--- Passage provided Enclosed Below ---

At work we use a home-grown Haskell-like language with “row types” which can be split into disjoint sets of fields in order to represent joins and the like.

It works well in most cases, but it’s very easy to forget a type annotation and trigger unmanageable build-times. Often times, it is not obvious where something needs to be annotated. Sure, we can act as human time-outs, but the productivity loss can be substantial, especially for a newcomer to the language.



The solution to "eventually someone does" is "add a timeout, and when you hit that timeout give them an error so they can fix their code".

There's no practical difference between exponential and infinite time, you need to do this for bad exponential time cases anyways.

Many langauges type systems (Java, Typescript, C++, Rust, ...) really aren't guaranteed to terminate in the absence of a timeout either. They're (the type systems) turing complete, you can write infinite loops that the compiler can't know are infinite loops. This makes no practical difference relative to languages which "merely" have exponential time type systems, because with an exponential time type system you're alread accepting the risk that typechecking might not terminate before the heat death of the universe.


A timeout (or recursion/expansion depth limit) could be useful to give the human some specifics about what went wrong. But humans generally kill compilations that take much longer than usual. If it took 20 seconds before, and now it's run for 10 minutes and hasn't finished, I'm probably going to control-C it (or whatever), and then diff against the previous code to try to figure out what went wrong.


Yes, making it possible to reason locally about compiler performance can be pretty helpful. It’s one reason I like to have type declarations for public API’s. Also, hitting an implementation-defined limit (that you can raise) for unreasonable constructs might result in better errors than just continuing to run, but slowly.

A termination guarantee for type checking doesn’t really help.

--- End of Enclosed Passage provided ---
--- Provided material Enclosed Below ---

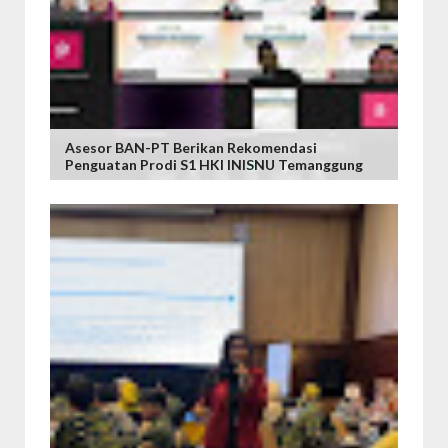
Asesor BAN-PT Berikan Rekomendasi
Penguatan Prodi S1 HKI INISNU Temanggung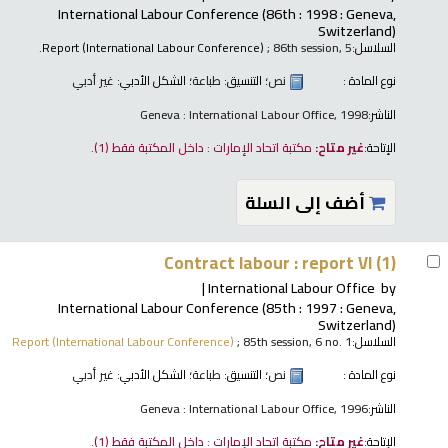
International Labour Conference
(86th : 1998 : Geneva,
Switzerland)
السلاسل:
; 86th session, 5.
Report (International Labour Conference)
نوع المادة :
نص
؛ التنسيق:
طباعة
؛ الشكل الأدبي:
غير أدبي
الناشر:
Geneva : International Labour Office, 1998
الإتاحة:
غير متاح:
مكتبة اتحاد الإمارات : داخل المكتبة فقط
(1).
أضف إلى السلة
Contract labour : report VI (1)
International Labour Office
by
International Labour Conference
(85th : 1997 : Geneva,
Switzerland)
السلاسل:
; 85th session, 6 no. 1
Report (International Labour Conference)
نوع المادة :
نص
؛ التنسيق:
طباعة
؛ الشكل الأدبي:
غير أدبي
الناشر:
Geneva : International Labour Office, 1996
الإتاحة:
غير متاح:
مكتبة اتحاد الإمارات : داخل المكتبة فقط
(1).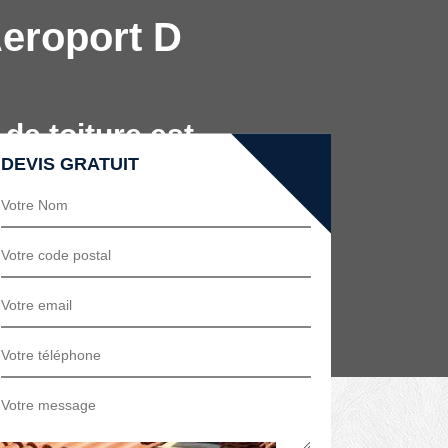
Aeroport D
de toiture est
DEVIS GRATUIT
nos mains, vous bénéficierez de la
tre disposition un matériel innovant et
t chevronnés. Nous ferons en sorte de
rly, Felix Couverture peut également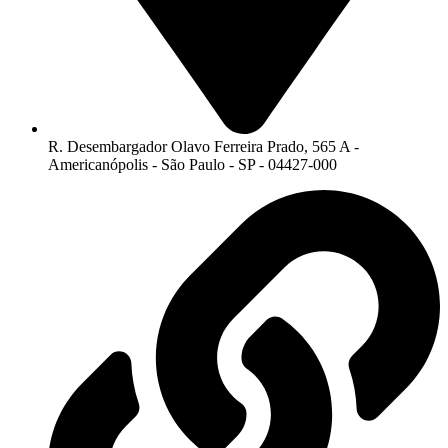
R. Desembargador Olavo Ferreira Prado, 565 A -
Americanópolis - São Paulo - SP - 04427-000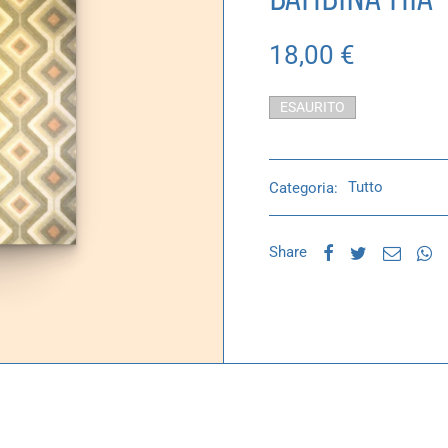
18,00
€
ESAURITO
Categoria:
Tutto
Share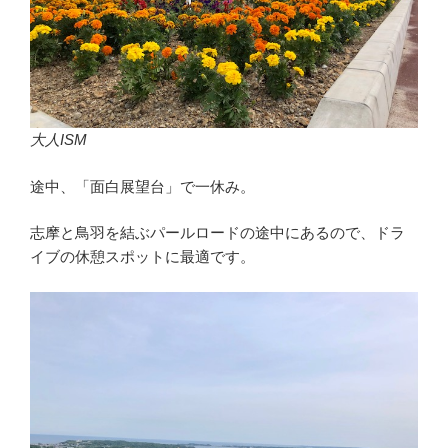
大人ISM
途中、「面白展望台」で一休み。
志摩と鳥羽を結ぶパールロードの途中にあるので、ドラ
イブの休憩スポットに最適です。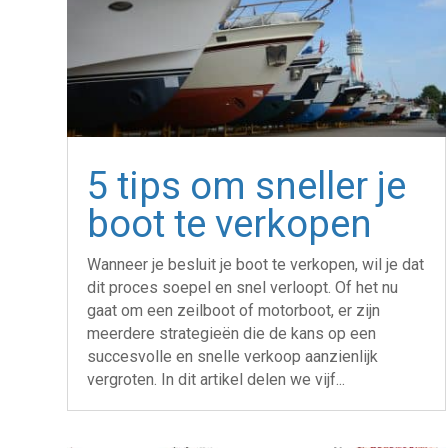
5 tips om sneller je
boot te verkopen
Wanneer je besluit je boot te verkopen, wil je dat
dit proces soepel en snel verloopt. Of het nu
gaat om een zeilboot of motorboot, er zijn
meerdere strategieën die de kans op een
succesvolle en snelle verkoop aanzienlijk
vergroten. In dit artikel delen we vijf...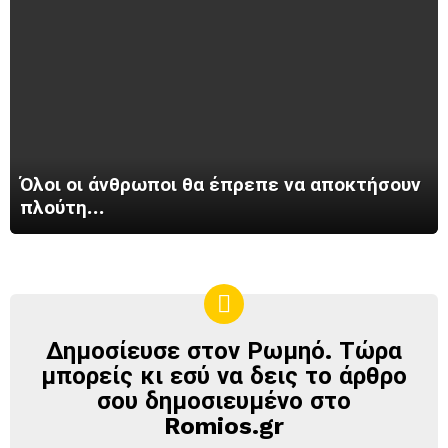
Όλοι οι άνθρωποι θα έπρεπε να αποκτήσουν
πλούτη…
Δημοσίευσε στον Ρωμηό. Τώρα
ΔΗΜΟΣΊΕΥΣΕ
ΣΤΟΝ
μπορείς κι εσύ να δεις το άρθρο
ΡΩΜΗΌ
σου δημοσιευμένο στο
Romios.gr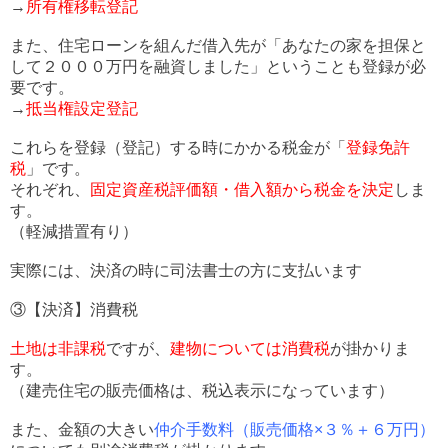
→
所有権移転登記
また、住宅ローンを組んだ借入先が「あなたの家を担保と
して２０００万円を融資しました」ということも登録が必
要です。
→
抵当権設定登記
これらを登録（登記）する時にかかる税金が「
登録免許
税
」です。
それぞれ、
固定資産税評価額・借入額から税金を決定
しま
す。
（軽減措置有り）
実際には、決済の時に司法書士の方に支払います
③【決済】消費税
土地は非課税
ですが、
建物については消費税
が掛かりま
す。
（建売住宅の販売価格は、税込表示になっています）
また、金額の大きい
仲介手数料（販売価格×３％＋６万円）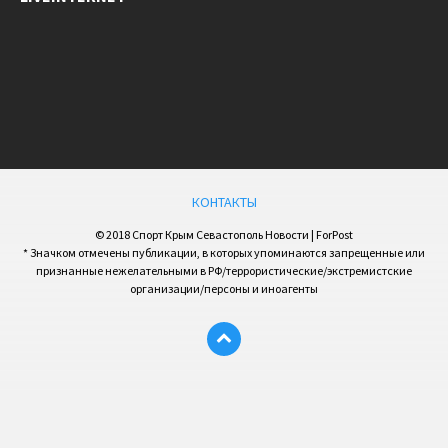
КОНТАКТЫ
© 2018 Спорт Крым Севастополь Новости | ForPost
* Значком отмечены публикации, в которых упоминаются запрещенные или
признанные нежелательными в РФ/террористические/экстремистские
организации/персоны и иноагенты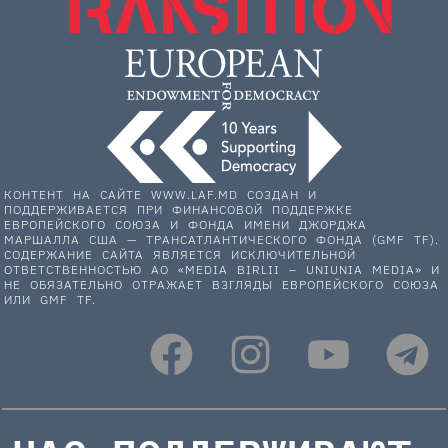
КОНТЕНТ НА САЙТЕ WWW.LAF.MD СОЗДАН И
ПОДДЕРЖИВАЕТСЯ ПРИ ФИНАНСОВОЙ ПОДДЕРЖКЕ
ЕВРОПЕЙСКОГО СОЮЗА И ФОНДА ИМЕНИ ДЖОРДЖА
МАРШАЛЛА США — ТРАНСАТЛАНТИЧЕСКОГО ФОНДА (GMF TF).
СОДЕРЖАНИЕ САЙТА ЯВЛЯЕТСЯ ИСКЛЮЧИТЕЛЬНОЙ
ОТВЕТСТВЕННОСТЬЮ АО «MEDIA BIRLII – UNIUNIA MEDIA» И
НЕ ОБЯЗАТЕЛЬНО ОТРАЖАЕТ ВЗГЛЯДЫ ЕВРОПЕЙСКОГО СОЮЗА
ИЛИ GMF TF.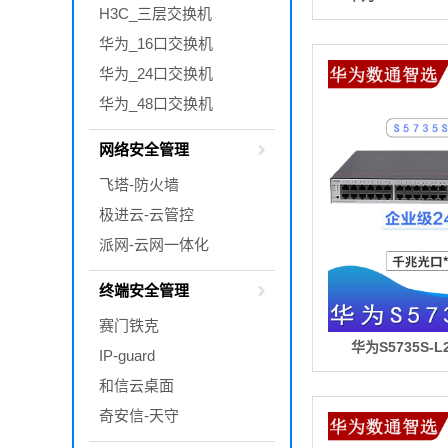
H3C_三层交换机
华为_16口交换机
华为_24口交换机
华为_48口交换机
网络安全管理
飞塔-防火墙
极进云-云管控
派网-云网一体化
终端安全管理
赛门铁克
华为S5735S-
IP-guard
和信云桌面
奇安信-天守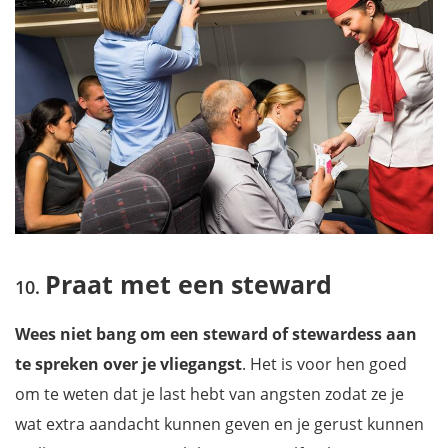
Praat met een steward
Wees niet bang om een steward of stewardess aan
te spreken over je vliegangst
. Het is voor hen goed
om te weten dat je last hebt van angsten zodat ze je
wat extra aandacht kunnen geven en je gerust kunnen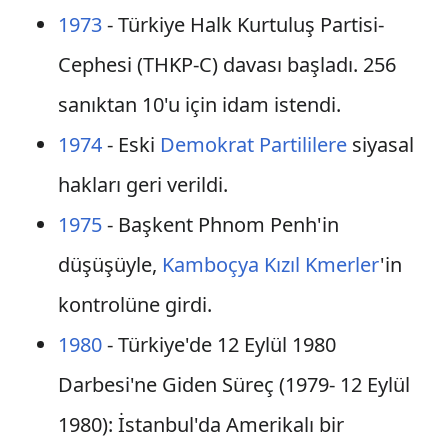
1973
- Türkiye Halk Kurtuluş Partisi-
Cephesi (THKP-C) davası başladı. 256
sanıktan 10'u için idam istendi.
1974
- Eski
Demokrat Partililere
siyasal
hakları geri verildi.
1975
- Başkent Phnom Penh'in
düşüşüyle,
Kamboçya
Kızıl Kmerler
'in
kontrolüne girdi.
1980
- Türkiye'de 12 Eylül 1980
Darbesi'ne Giden Süreç (1979- 12 Eylül
1980): İstanbul'da Amerikalı bir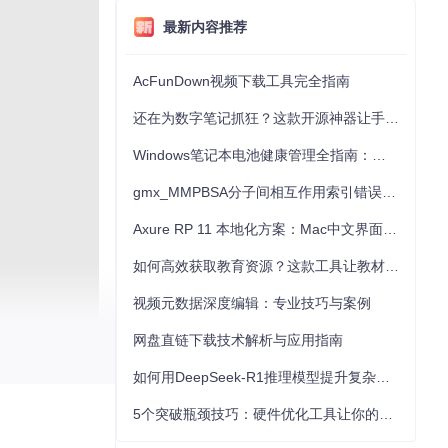
最新内容推荐
AcFunDown视频下载工具完全指南
还在为数字笔记抓狂？这款开源神器让手写批注效率提升300%
Windows笔记本电池健康管理全指南：从根源解决电池损耗问题
gmx_MMPBSA分子间相互作用索引错误的深度诊断与解决
Axure RP 11 本地化方案：Mac中文界面优化与原型设计工具汉化全指南
如何高效获取教育资源？这款工具让教材下载效率提升80%
视频元数据深度编辑：专业技巧与案例
网盘直链下载技术解析与应用指南
如何用DeepSeek-R1推理模型提升复杂任务解决能力：完整指南
5个突破瓶颈技巧：硬件优化工具让你的电脑性能提升30%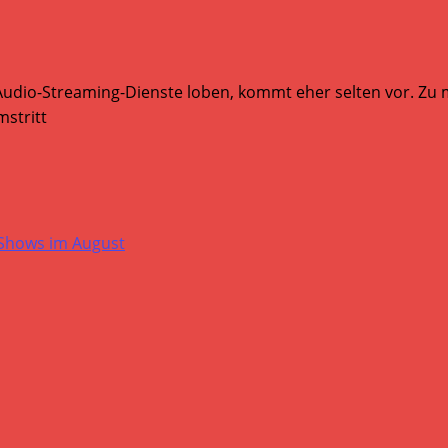
Audio-Streaming-Dienste loben, kommt eher selten vor. Zu mi
stritt
-Shows im August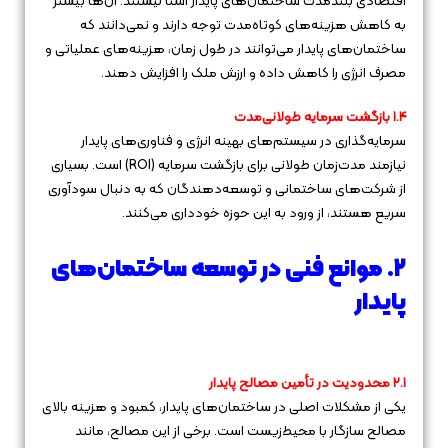
اقتصادی بلندمدت ساختمان‌های پایدار آشنا نیستند. آن‌ها بیشتر
به کاهش هزینه‌های کوتاه‌مدت توجه دارند و نمی‌دانند که
ساختمان‌های پایدار می‌توانند در طول زمان، هزینه‌های عملیاتی و
مصرف انرژی را کاهش داده و ارزش ملک را افزایش دهند.
۱.۴ بازگشت سرمایه طولانی‌مدت
سرمایه‌گذاری در سیستم‌های بهینه انرژی و فناوری‌های پایدار
نیازمند مدت‌زمان طولانی برای بازگشت سرمایه (ROI) است. بسیاری
از شرکت‌های ساختمانی و توسعه‌دهندگان که به دنبال سودآوری
سریع هستند، از ورود به این حوزه خودداری می‌کنند.
۲. موانع فنی در توسعه ساختمان‌های
پایدار
۲.۱ محدودیت در تأمین مصالح پایدار
یکی از مشکلات اصلی در ساختمان‌های پایدار، کمبود و هزینه بالای
مصالح سازگار با محیط‌زیست است. برخی از این مصالح، مانند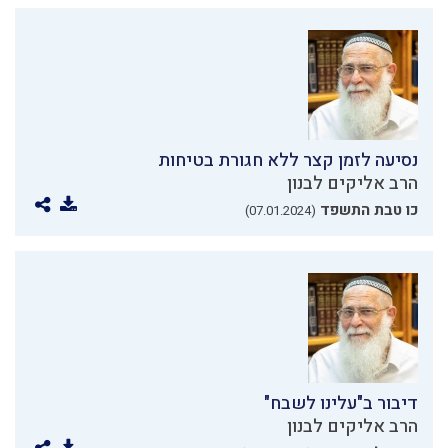
נסיעה לזמן קצר ללא חגורת בטיחות
הרב אליקים לבנון
כו טבת התשפד
(07.01.2024)
דיבור ב"עלינו לשבח"
הרב אליקים לבנון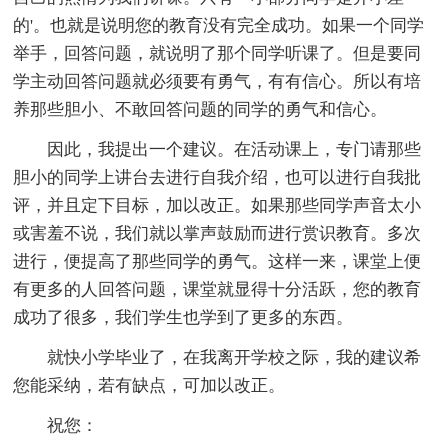
的'。也就是说明您的教育没有完全成功。如果一个同学
举手，回答问题，就说明了那个同学听课了。但是要同
学主动回答问题就必须要有勇气，有有信心。所以有培
养那些胆小、不敢回答问题的同学的勇气和信心。
因此，我提出一个建议。在活动课上，专门请那些
胆小的同学上讲台去进行自我介绍，也可以进行自我批
评，并且定下目标，加以改正。如果那些同学声音太小
或害羞不说，我们就以掌声鼓励而进行赏识教育。多次
进行，便提高了那些同学的勇气。这样一来，课堂上便
有更多的人回答问题，课堂就显得十分活跃，您的教育
成功了很多，我们学生也学到了更多的东西。
就快小学毕业了，在我离开学校之际，我的建议希
您能采纳，若有缺点，可加以改正。
祝您：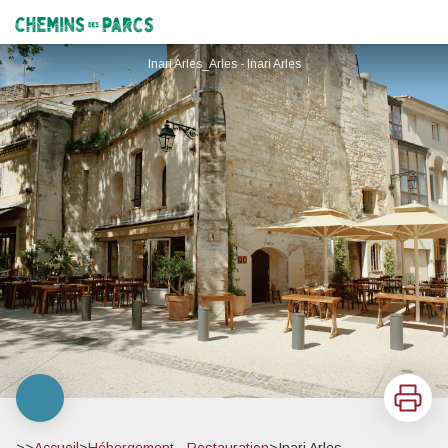
Inari Arles
Chemins des Parcs
Inari Arles_Arles - Inari Arles
Imprimer
>>
Accueil
>
Hébergement - Restauration
>
Inari Arles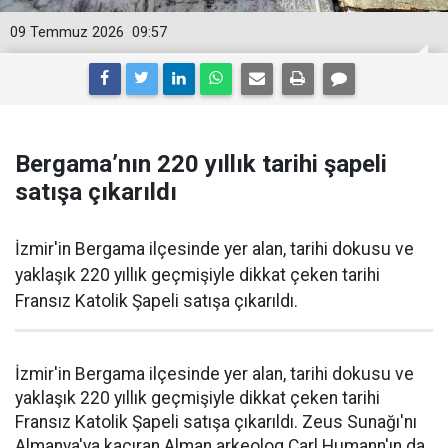
09 Temmuz 2026
09:57
Bergama’nın 220 yıllık tarihi şapeli
satışa çıkarıldı
İzmir'in Bergama ilçesinde yer alan, tarihi dokusu ve
yaklaşık 220 yıllık geçmişiyle dikkat çeken tarihi
Fransız Katolik Şapeli satışa çıkarıldı.
İzmir'in Bergama ilçesinde yer alan, tarihi dokusu ve
yaklaşık 220 yıllık geçmişiyle dikkat çeken tarihi
Fransız Katolik Şapeli satışa çıkarıldı. Zeus Sunağı'nı
Almanya'ya kaçıran Alman arkeolog Carl Humann'ın da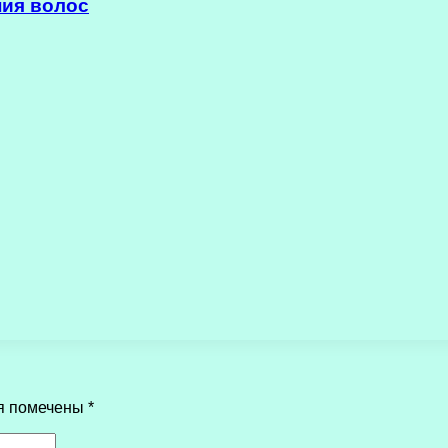
ния волос
я помечены
*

--- End of Enclosed Provided material ---

**Work to complete:**
In the passage on type-checking time, what does the writer say they would do if a compilation that used to take 20 seconds has run for 10 minutes without finishing?

**Finished exercise:**
They would probably stop it with control-C (or some other way) and diff against the previous code to figure out what went wrong.